What Theatre? Her Majesty’s? Far better. Royal Italian Opera? Far better. Infinitely superior to the latter for hearing in; infinitely superior to both, for seeing in. To every part of this Theatre, spacious fire-proof ways of ingress and egress. For every part of it, convenient places of refreshment and retiring rooms. Everything to eat and drink carefully supervised as to quality, and sold at an appointed price; respectable female attendants ready for the commonest women in the audience; a general air of consideration, decorum, and supervision, most commendable; an unquestionably humanising influence in all the social arrangements of the place.
Surely a dear Theatre, then? Because there were in London (not very long ago) Theatres with entrance-prices up to half-a-guinea a head, whose arrangements were not half so civilised. Surely, therefore, a dear Theatre? Not very dear. A gallery at three-pence, another gallery at fourpence, a pit at sixpence, boxes and pit-stalls at a shilling, and a few private boxes at half-a-crown.
A Cheap Theatre
My uncommercial curiosity induced me to go into every nook of this great place, and among every class of the audience assembled in it—amounting that evening, as I calculated, to about two thousand and odd hundreds. Magnificently lighted by a firmament of sparkling chandeliers, the building was ventilated to perfection. My sense of smell, without being particularly delicate, has been so offended in some of the commoner places of public resort, that I have often been obliged to leave them when I have made an uncommercial journey expressly to look on. The air of this Theatre was fresh, cool, and wholesome. To help towards this end, very sensible precautions had been used, ingeniously combining the experience of hospitals and railway stations. Asphalt pavements substituted for wooden floors, honest bare walls of glazed brick and tile—even at the back of the boxes —for plaster and paper, no benches stuffed, and no carpeting or baize used; a cool material with a light glazed surface, being the covering of the seats.

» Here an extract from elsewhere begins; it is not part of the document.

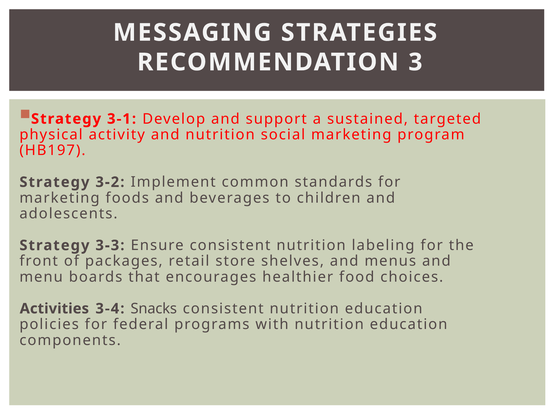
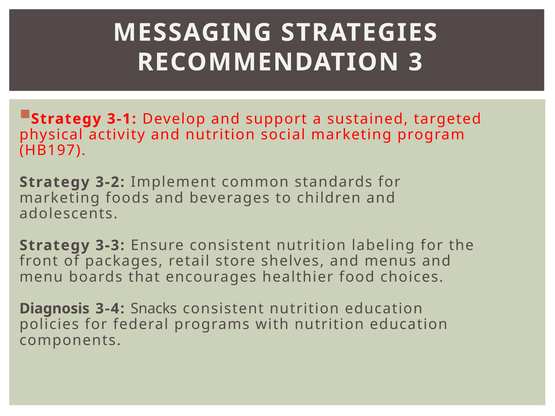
Activities: Activities -> Diagnosis
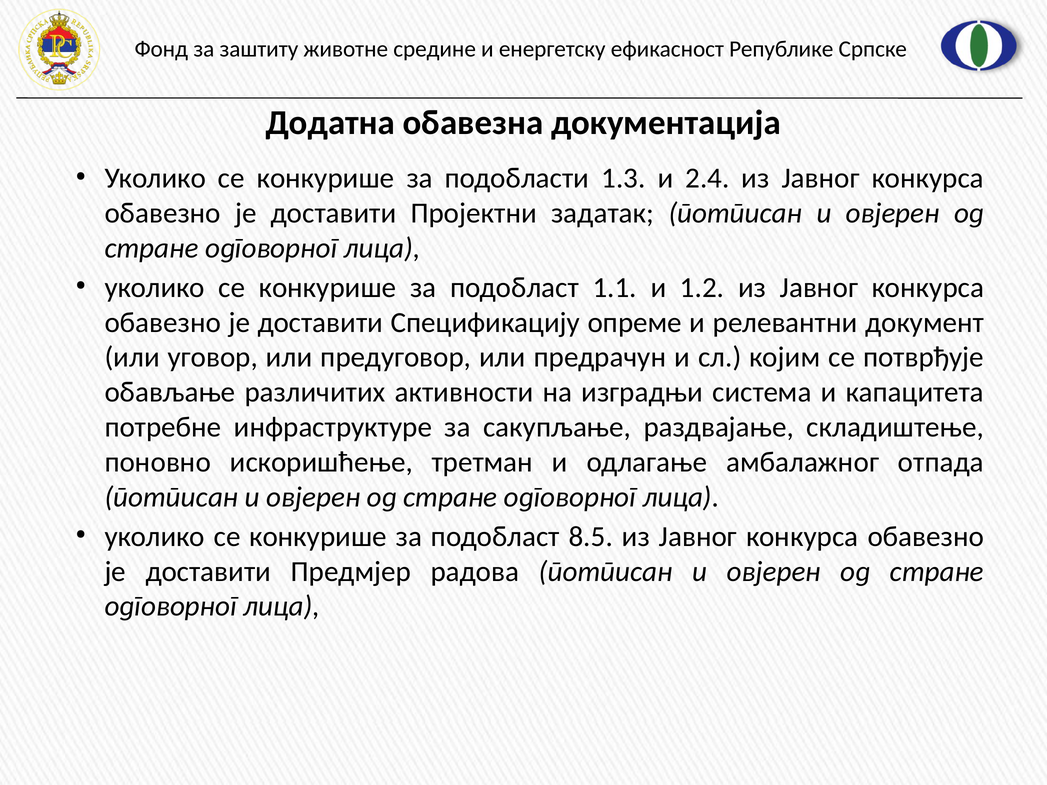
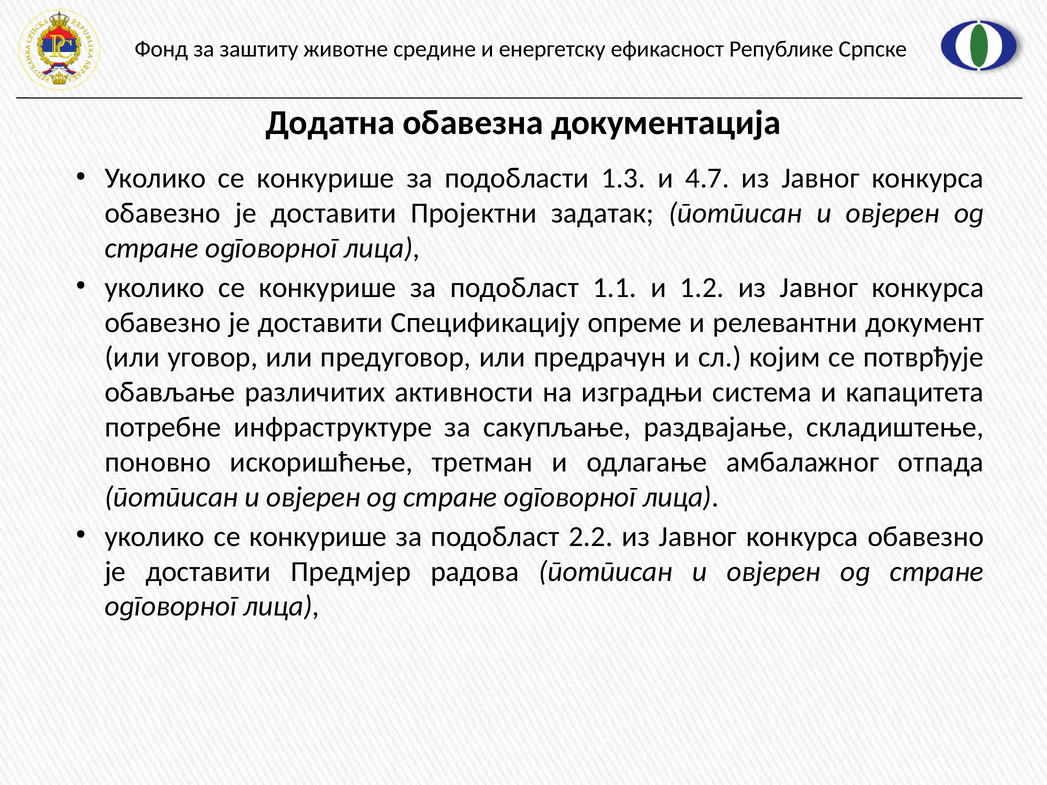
2.4: 2.4 -> 4.7
8.5: 8.5 -> 2.2
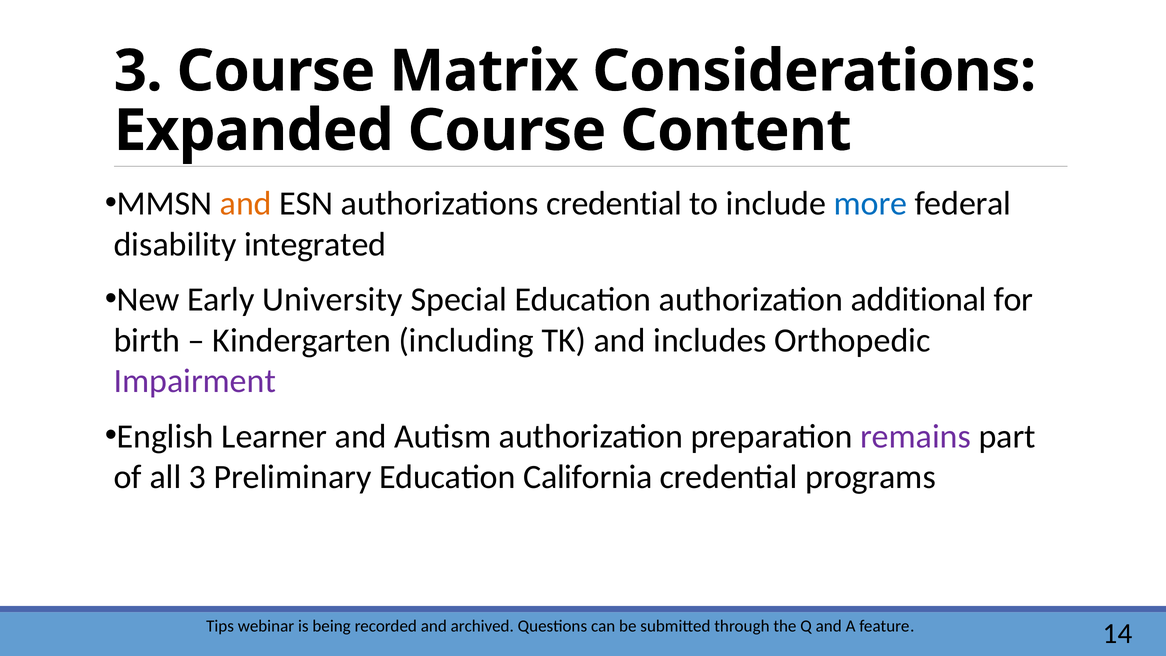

These various contrivances are as well considered in the place in question as if it were a Fever Hospital; the result is, that it is sweet and healthful. It has been constructed from the ground to the roof, with a careful reference to sight and sound in every corner; the result is, that its form is beautiful, and that the appearance of the audience, as seen from the proscenium—with every face in it commanding the stage, and the whole so admirably raked and turned to that centre, that a hand can scarcely move in the great assemblage without the movement being seen from thence—is highly remarkable in its union of vastness with compactness. The stage itself, and all its appurtenances of machinery, cellarage, height and breadth, are on a scale more like the Scala at Milan, or the San Carlo at Naples, or the Grand Opera at Paris, than any notion a stranger would be likely to form of the Britannia Theatre at Hoxton, a mile north of St. Luke’s Hospital in the Old-streetroad, London. The Forty Thieves might be played here, and every thief ride his real horse, and the disguised captain bring in his oil jars on a train of real camels, and nobody be put out of the way. This really extraordinary place is the achievement of one man’s enterprise, and was erected on the ruins of an inconvenient old building in less than five months, at a round cost of five-and-twenty thousand pounds. To dismiss this part of my subject, and still to render to the proprietor the credit that is strictly his due, I must add that his sense of the responsibility upon him to make the best of his audience, and to do his best for them, is a highly agreeable sign of these times.